Aya terperosok. Jatuh diatas lantai, kedua tangannya kembali menangkup wajahnya tak kuat menghadapi kenyataan yang sangat menyakitkan untuknya.

Kepalanya mendongak saat seseorang mencengkram dagunya. Aya membuka matanya dan melihat seorang pria asing tepat berada di depannya " Jangan mengulur waktu. Cepat bersiap siap karena aku tak suka dengan kata menunggu!"

" Siapa kamu?"

" Calon suamimu!" Ucapnya datar namun terdengar mengintimidasi.

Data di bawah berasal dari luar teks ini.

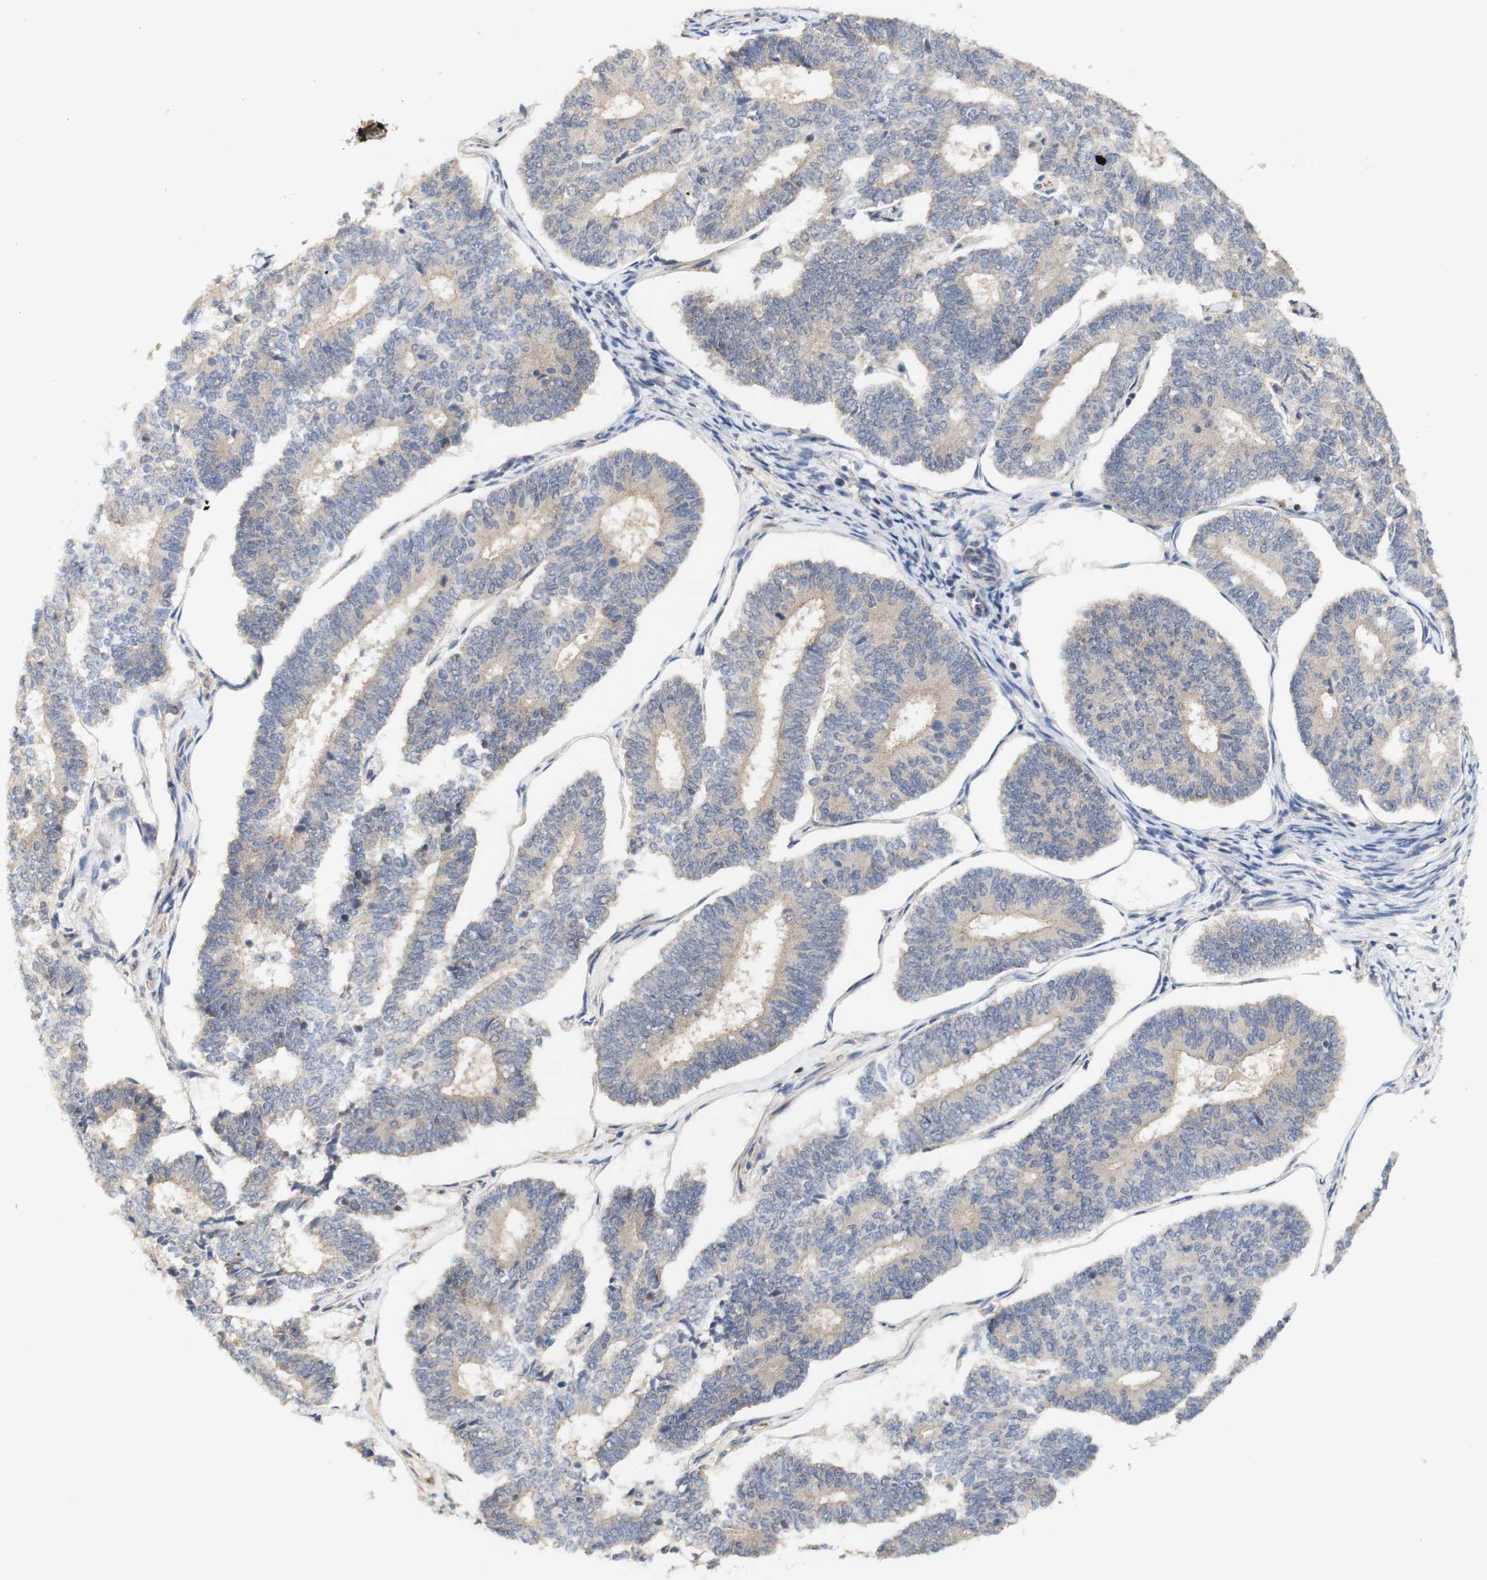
{"staining": {"intensity": "moderate", "quantity": ">75%", "location": "cytoplasmic/membranous"}, "tissue": "endometrial cancer", "cell_type": "Tumor cells", "image_type": "cancer", "snomed": [{"axis": "morphology", "description": "Adenocarcinoma, NOS"}, {"axis": "topography", "description": "Endometrium"}], "caption": "Endometrial cancer (adenocarcinoma) tissue exhibits moderate cytoplasmic/membranous staining in approximately >75% of tumor cells", "gene": "PIN1", "patient": {"sex": "female", "age": 70}}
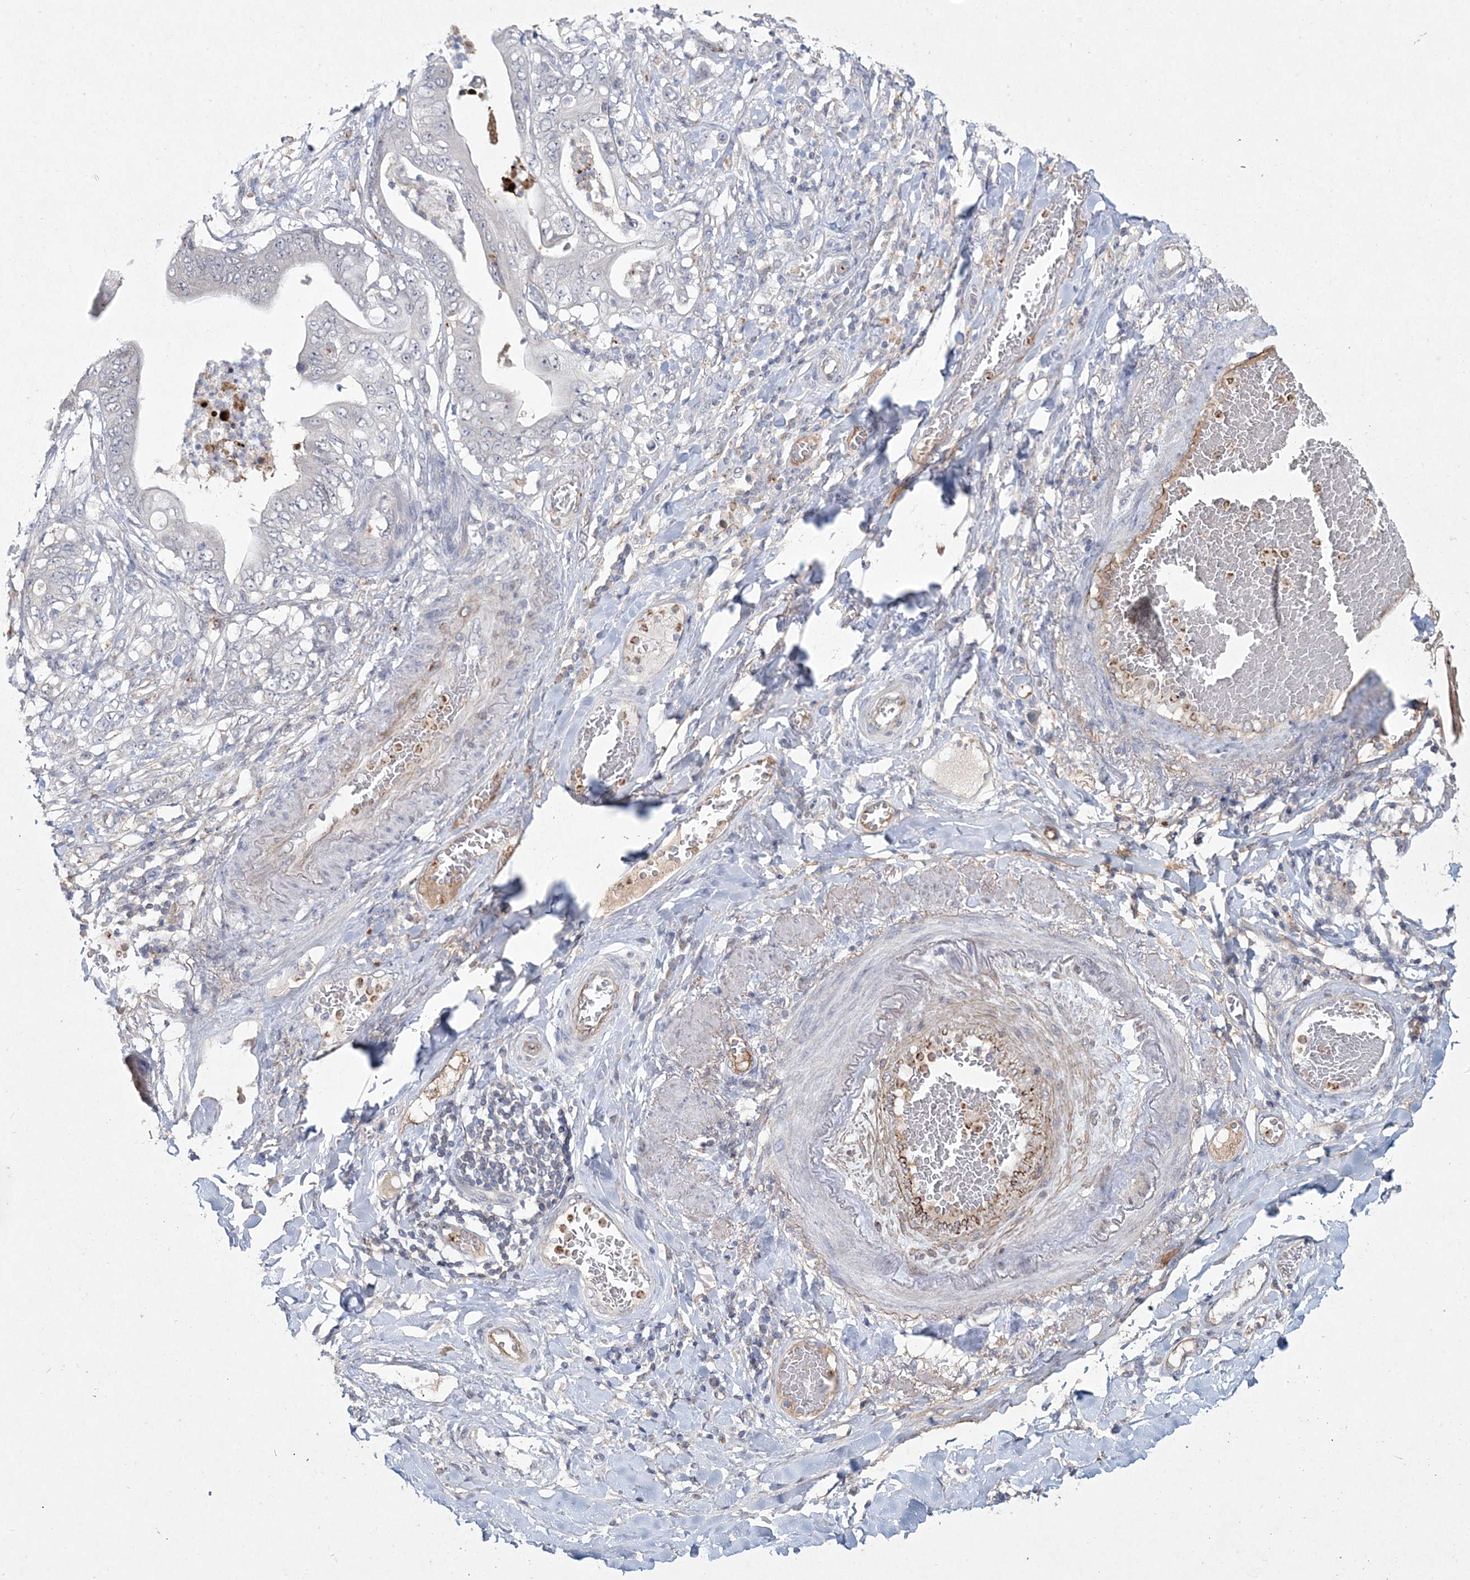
{"staining": {"intensity": "negative", "quantity": "none", "location": "none"}, "tissue": "stomach cancer", "cell_type": "Tumor cells", "image_type": "cancer", "snomed": [{"axis": "morphology", "description": "Adenocarcinoma, NOS"}, {"axis": "topography", "description": "Stomach"}], "caption": "Tumor cells show no significant protein staining in adenocarcinoma (stomach).", "gene": "DPCD", "patient": {"sex": "female", "age": 73}}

" Aku tidak mau menikah denganmu!"

" Ck. Akupun. Tapi ini permintaan terakhir kakak mu. Maka dari itu cepat bersiap dan jangan memperlakukanku dengan penampilan buruk mu ini!"

Sungguh. Apa ini serius? Kakaknya menginginkan Aya menikah dengan pria seperti ini? " Lepaskan aku. Maka kau akan bebas dari permintaan kakakku!" Pria itu semakin kuat mencengkram pipi Aya, membuat Mian dan Zain memisahkan keduanya.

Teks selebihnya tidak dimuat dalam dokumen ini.